EXERCISE DETAILS: Edit the stretch from the start of the records through the line that contains "Art Vinyl –" by changing "Write your review" to "Leave a review", leaving everything else the same.

AVAILABLE DATA:
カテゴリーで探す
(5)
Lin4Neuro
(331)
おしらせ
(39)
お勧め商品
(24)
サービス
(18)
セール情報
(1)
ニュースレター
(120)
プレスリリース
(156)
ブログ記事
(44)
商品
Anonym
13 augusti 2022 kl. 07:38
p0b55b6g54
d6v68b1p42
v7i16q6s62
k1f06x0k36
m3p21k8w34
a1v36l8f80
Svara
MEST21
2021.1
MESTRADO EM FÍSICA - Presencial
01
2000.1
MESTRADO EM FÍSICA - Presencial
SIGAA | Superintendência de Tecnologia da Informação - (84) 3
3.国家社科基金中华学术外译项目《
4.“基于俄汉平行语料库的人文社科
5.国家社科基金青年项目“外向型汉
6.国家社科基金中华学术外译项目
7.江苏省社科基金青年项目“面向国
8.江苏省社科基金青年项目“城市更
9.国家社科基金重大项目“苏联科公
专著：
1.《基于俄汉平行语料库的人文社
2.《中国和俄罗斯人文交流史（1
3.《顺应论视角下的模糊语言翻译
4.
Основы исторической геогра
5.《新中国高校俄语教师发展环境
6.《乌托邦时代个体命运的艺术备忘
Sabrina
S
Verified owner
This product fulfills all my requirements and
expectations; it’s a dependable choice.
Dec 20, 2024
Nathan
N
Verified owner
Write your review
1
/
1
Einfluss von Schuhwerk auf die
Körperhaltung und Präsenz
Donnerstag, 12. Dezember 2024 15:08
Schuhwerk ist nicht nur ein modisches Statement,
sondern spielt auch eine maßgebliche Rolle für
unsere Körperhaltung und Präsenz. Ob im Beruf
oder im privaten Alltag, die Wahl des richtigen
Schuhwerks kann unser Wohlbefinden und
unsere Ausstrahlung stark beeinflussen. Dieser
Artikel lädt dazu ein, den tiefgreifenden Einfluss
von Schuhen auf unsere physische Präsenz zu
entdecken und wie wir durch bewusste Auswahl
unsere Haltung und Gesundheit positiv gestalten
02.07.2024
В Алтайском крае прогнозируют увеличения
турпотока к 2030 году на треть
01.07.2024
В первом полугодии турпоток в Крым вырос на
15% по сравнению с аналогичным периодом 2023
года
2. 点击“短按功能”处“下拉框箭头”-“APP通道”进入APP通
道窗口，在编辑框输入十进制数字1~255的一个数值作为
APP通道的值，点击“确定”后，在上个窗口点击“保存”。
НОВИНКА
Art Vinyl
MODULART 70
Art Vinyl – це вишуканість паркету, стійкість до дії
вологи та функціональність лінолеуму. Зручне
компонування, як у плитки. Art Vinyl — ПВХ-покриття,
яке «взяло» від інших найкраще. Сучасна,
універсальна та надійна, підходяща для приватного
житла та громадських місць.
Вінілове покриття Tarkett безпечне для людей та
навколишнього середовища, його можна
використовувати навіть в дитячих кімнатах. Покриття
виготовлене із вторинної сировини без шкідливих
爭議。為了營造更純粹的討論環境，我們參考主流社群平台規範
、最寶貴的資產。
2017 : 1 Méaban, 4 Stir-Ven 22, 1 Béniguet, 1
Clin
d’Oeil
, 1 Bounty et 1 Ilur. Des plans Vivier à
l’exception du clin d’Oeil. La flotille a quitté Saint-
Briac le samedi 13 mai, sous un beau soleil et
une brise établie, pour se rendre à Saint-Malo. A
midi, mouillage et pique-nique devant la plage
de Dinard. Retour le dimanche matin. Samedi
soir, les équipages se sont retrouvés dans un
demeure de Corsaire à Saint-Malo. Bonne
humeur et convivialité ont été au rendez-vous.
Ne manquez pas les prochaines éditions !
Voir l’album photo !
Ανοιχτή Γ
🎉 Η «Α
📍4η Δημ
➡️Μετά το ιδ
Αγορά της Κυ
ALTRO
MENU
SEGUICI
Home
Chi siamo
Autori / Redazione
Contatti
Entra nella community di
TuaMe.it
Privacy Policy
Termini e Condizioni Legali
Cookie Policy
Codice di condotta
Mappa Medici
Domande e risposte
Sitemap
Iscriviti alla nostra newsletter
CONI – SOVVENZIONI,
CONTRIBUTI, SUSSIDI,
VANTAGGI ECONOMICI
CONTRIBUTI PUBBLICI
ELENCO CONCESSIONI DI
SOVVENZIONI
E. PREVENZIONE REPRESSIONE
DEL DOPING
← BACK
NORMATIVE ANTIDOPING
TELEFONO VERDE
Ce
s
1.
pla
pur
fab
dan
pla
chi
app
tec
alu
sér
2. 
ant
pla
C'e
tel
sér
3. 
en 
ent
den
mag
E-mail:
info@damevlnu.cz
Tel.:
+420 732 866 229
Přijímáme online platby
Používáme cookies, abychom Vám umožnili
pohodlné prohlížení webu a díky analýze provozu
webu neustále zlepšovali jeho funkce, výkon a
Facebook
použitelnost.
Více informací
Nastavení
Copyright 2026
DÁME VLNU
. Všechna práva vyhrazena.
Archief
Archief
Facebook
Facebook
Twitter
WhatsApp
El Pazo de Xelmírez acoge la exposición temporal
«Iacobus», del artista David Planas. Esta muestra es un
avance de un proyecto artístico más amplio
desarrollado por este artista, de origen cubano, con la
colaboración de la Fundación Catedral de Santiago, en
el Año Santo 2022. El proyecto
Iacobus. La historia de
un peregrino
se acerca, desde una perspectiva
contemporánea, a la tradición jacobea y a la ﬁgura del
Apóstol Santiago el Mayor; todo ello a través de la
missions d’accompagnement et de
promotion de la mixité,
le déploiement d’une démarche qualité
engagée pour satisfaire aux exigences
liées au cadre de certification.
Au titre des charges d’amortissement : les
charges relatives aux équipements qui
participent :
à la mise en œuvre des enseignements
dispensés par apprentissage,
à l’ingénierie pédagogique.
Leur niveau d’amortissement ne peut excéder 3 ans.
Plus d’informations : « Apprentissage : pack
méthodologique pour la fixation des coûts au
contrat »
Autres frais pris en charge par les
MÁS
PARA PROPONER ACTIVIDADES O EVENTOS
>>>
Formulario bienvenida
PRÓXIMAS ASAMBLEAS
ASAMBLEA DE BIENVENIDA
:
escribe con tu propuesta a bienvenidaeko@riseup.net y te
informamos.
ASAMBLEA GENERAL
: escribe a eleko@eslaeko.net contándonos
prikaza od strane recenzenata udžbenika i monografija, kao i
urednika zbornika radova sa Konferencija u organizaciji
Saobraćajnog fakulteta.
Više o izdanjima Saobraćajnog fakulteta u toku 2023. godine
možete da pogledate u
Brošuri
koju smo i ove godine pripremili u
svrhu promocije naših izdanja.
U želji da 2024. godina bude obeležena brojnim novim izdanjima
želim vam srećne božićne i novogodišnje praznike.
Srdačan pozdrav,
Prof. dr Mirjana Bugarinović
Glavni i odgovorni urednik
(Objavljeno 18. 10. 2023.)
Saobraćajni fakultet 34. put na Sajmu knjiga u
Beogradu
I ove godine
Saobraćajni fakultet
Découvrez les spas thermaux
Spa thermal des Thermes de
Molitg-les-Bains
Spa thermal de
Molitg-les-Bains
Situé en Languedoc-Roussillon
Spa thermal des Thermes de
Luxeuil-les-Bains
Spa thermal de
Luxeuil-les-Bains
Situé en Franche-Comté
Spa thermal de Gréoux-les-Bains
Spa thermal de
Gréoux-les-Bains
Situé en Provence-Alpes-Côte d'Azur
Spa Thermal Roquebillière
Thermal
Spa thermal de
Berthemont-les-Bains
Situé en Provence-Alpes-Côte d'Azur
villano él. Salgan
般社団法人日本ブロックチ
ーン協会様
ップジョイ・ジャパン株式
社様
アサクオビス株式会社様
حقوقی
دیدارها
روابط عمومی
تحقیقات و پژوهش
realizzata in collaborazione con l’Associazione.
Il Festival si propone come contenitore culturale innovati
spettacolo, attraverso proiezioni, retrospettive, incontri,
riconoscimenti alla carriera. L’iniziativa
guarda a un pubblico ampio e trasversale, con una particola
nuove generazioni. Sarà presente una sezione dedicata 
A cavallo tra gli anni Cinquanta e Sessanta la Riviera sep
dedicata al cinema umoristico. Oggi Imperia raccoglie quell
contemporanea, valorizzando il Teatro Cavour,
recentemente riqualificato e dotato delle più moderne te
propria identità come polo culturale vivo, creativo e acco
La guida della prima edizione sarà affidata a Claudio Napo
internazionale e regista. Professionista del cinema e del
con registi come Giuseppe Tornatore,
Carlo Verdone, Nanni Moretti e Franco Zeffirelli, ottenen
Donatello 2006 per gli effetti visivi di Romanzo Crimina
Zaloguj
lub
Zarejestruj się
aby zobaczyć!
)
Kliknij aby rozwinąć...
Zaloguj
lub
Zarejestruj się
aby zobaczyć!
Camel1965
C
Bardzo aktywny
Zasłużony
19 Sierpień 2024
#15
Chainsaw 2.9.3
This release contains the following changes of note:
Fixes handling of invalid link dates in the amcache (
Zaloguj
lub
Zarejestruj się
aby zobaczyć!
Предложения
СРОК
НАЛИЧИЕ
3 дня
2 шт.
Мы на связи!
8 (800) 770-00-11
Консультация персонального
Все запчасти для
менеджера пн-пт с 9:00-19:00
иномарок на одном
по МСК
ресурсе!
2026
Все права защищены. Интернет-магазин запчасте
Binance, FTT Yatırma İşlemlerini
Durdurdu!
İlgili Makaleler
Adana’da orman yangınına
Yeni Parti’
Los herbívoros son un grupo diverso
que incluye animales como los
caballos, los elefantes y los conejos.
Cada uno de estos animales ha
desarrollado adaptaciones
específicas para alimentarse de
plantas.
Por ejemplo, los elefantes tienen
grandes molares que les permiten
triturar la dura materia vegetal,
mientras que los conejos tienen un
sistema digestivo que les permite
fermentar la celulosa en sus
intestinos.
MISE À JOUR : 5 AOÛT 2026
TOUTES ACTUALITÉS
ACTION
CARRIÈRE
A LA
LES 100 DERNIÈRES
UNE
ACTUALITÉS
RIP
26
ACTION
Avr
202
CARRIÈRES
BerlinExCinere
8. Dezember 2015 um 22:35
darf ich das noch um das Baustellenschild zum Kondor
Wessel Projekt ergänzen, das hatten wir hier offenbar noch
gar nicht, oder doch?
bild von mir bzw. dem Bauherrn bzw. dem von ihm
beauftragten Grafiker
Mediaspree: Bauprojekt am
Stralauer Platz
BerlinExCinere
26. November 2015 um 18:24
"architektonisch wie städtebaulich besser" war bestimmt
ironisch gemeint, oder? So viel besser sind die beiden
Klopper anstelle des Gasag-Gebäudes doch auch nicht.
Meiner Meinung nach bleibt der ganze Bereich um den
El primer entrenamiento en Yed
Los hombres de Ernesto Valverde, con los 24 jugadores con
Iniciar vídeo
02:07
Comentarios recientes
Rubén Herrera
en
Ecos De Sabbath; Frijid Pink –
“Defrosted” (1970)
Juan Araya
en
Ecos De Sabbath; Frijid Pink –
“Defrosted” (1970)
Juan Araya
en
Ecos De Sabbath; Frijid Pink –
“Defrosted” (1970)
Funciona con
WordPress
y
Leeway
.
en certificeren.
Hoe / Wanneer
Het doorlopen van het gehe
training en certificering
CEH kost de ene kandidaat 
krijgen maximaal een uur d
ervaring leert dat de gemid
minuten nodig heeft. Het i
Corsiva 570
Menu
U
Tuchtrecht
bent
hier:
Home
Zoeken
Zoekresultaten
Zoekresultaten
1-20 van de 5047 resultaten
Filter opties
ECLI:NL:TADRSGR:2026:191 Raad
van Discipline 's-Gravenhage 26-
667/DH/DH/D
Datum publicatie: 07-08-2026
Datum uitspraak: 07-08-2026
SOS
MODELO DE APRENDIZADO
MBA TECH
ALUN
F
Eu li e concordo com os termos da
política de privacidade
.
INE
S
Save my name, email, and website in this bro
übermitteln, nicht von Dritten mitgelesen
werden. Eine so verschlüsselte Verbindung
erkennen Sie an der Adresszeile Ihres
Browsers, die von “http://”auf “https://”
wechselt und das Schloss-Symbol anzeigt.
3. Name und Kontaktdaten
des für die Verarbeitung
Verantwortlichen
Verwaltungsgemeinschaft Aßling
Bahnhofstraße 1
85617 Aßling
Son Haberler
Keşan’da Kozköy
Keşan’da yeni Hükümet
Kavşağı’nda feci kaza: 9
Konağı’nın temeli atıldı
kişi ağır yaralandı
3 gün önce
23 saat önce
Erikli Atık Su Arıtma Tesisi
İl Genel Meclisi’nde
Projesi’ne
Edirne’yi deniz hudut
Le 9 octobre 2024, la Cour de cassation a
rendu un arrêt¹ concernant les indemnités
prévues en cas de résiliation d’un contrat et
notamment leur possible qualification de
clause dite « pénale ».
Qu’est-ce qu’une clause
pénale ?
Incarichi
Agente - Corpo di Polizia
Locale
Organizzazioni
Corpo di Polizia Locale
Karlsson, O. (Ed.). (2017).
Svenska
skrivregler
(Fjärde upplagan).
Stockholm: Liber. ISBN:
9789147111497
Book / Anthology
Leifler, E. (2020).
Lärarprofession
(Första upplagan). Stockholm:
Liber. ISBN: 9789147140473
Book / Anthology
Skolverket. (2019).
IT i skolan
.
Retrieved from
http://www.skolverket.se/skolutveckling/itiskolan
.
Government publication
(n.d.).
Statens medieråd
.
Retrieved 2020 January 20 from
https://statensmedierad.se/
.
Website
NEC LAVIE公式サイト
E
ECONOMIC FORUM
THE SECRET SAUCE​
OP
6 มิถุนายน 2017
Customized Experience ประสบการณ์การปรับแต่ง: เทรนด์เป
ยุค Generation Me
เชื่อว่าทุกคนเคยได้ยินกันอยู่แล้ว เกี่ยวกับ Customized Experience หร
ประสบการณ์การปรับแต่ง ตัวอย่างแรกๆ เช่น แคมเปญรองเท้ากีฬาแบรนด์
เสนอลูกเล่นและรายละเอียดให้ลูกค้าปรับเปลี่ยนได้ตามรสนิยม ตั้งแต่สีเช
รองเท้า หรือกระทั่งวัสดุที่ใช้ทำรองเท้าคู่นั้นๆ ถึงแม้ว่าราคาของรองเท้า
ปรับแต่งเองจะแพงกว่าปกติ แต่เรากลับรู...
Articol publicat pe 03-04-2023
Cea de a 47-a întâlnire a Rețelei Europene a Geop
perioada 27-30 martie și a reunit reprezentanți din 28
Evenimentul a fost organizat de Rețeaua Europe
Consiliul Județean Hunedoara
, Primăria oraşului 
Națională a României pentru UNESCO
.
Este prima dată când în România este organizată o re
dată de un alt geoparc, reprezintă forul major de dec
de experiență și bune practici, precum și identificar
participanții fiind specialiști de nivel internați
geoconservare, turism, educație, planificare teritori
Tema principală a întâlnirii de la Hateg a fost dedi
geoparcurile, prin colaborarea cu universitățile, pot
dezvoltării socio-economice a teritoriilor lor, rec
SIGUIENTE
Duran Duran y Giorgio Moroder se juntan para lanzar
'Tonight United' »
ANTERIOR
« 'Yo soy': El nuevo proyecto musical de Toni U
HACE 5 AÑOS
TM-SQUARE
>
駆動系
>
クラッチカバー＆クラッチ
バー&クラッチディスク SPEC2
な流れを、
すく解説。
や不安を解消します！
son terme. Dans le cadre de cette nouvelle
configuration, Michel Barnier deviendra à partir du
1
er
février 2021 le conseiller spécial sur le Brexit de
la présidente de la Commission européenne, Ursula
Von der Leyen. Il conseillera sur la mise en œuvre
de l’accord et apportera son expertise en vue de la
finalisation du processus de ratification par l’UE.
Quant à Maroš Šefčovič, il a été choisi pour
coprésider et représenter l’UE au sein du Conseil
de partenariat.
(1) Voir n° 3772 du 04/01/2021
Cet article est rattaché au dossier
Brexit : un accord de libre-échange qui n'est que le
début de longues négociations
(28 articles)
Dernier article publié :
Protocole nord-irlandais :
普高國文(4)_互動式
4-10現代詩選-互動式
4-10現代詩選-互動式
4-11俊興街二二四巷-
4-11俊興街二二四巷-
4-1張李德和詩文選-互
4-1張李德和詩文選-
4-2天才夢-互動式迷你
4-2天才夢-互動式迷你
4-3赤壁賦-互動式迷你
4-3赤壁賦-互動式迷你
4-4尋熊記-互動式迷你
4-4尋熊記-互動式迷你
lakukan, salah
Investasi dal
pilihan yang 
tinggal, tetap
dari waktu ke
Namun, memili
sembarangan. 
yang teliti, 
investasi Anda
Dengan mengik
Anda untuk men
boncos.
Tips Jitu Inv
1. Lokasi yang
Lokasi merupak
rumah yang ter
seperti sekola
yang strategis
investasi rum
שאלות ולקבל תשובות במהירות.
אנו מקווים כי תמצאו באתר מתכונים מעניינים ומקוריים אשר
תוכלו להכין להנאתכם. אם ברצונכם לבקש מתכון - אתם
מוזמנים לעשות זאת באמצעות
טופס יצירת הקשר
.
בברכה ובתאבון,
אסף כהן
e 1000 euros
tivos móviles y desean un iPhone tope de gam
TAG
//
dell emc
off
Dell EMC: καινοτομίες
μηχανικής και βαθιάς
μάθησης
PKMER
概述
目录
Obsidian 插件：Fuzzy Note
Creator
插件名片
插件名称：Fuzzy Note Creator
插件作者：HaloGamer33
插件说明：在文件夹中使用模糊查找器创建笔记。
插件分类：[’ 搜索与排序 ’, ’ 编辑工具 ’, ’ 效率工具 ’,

TASK RESULT:
カテゴリーで探す
(5)
Lin4Neuro
(331)
おしらせ
(39)
お勧め商品
(24)
サービス
(18)
セール情報
(1)
ニュースレター
(120)
プレスリリース
(156)
ブログ記事
(44)
商品
Anonym
13 augusti 2022 kl. 07:38
p0b55b6g54
d6v68b1p42
v7i16q6s62
k1f06x0k36
m3p21k8w34
a1v36l8f80
Svara
MEST21
2021.1
MESTRADO EM FÍSICA - Presencial
01
2000.1
MESTRADO EM FÍSICA - Presencial
SIGAA | Superintendência de Tecnologia da Informação - (84) 3
3.国家社科基金中华学术外译项目《
4.“基于俄汉平行语料库的人文社科
5.国家社科基金青年项目“外向型汉
6.国家社科基金中华学术外译项目
7.江苏省社科基金青年项目“面向国
8.江苏省社科基金青年项目“城市更
9.国家社科基金重大项目“苏联科公
专著：
1.《基于俄汉平行语料库的人文社
2.《中国和俄罗斯人文交流史（1
3.《顺应论视角下的模糊语言翻译
4.
Основы исторической геогра
5.《新中国高校俄语教师发展环境
6.《乌托邦时代个体命运的艺术备忘
Sabrina
S
Verified owner
This product fulfills all my requirements and
expectations; it’s a dependable choice.
Dec 20, 2024
Nathan
N
Verified owner
Leave a review
1
/
1
Einfluss von Schuhwerk auf die
Körperhaltung und Präsenz
Donnerstag, 12. Dezember 2024 15:08
Schuhwerk ist nicht nur ein modisches Statement,
sondern spielt auch eine maßgebliche Rolle für
unsere Körperhaltung und Präsenz. Ob im Beruf
oder im privaten Alltag, die Wahl des richtigen
Schuhwerks kann unser Wohlbefinden und
unsere Ausstrahlung stark beeinflussen. Dieser
Artikel lädt dazu ein, den tiefgreifenden Einfluss
von Schuhen auf unsere physische Präsenz zu
entdecken und wie wir durch bewusste Auswahl
unsere Haltung und Gesundheit positiv gestalten
02.07.2024
В Алтайском крае прогнозируют увеличения
турпотока к 2030 году на треть
01.07.2024
В первом полугодии турпоток в Крым вырос на
15% по сравнению с аналогичным периодом 2023
года
2. 点击“短按功能”处“下拉框箭头”-“APP通道”进入APP通
道窗口，在编辑框输入十进制数字1~255的一个数值作为
APP通道的值，点击“确定”后，在上个窗口点击“保存”。
НОВИНКА
Art Vinyl
MODULART 70
Art Vinyl – це вишуканість паркету, стійкість до дії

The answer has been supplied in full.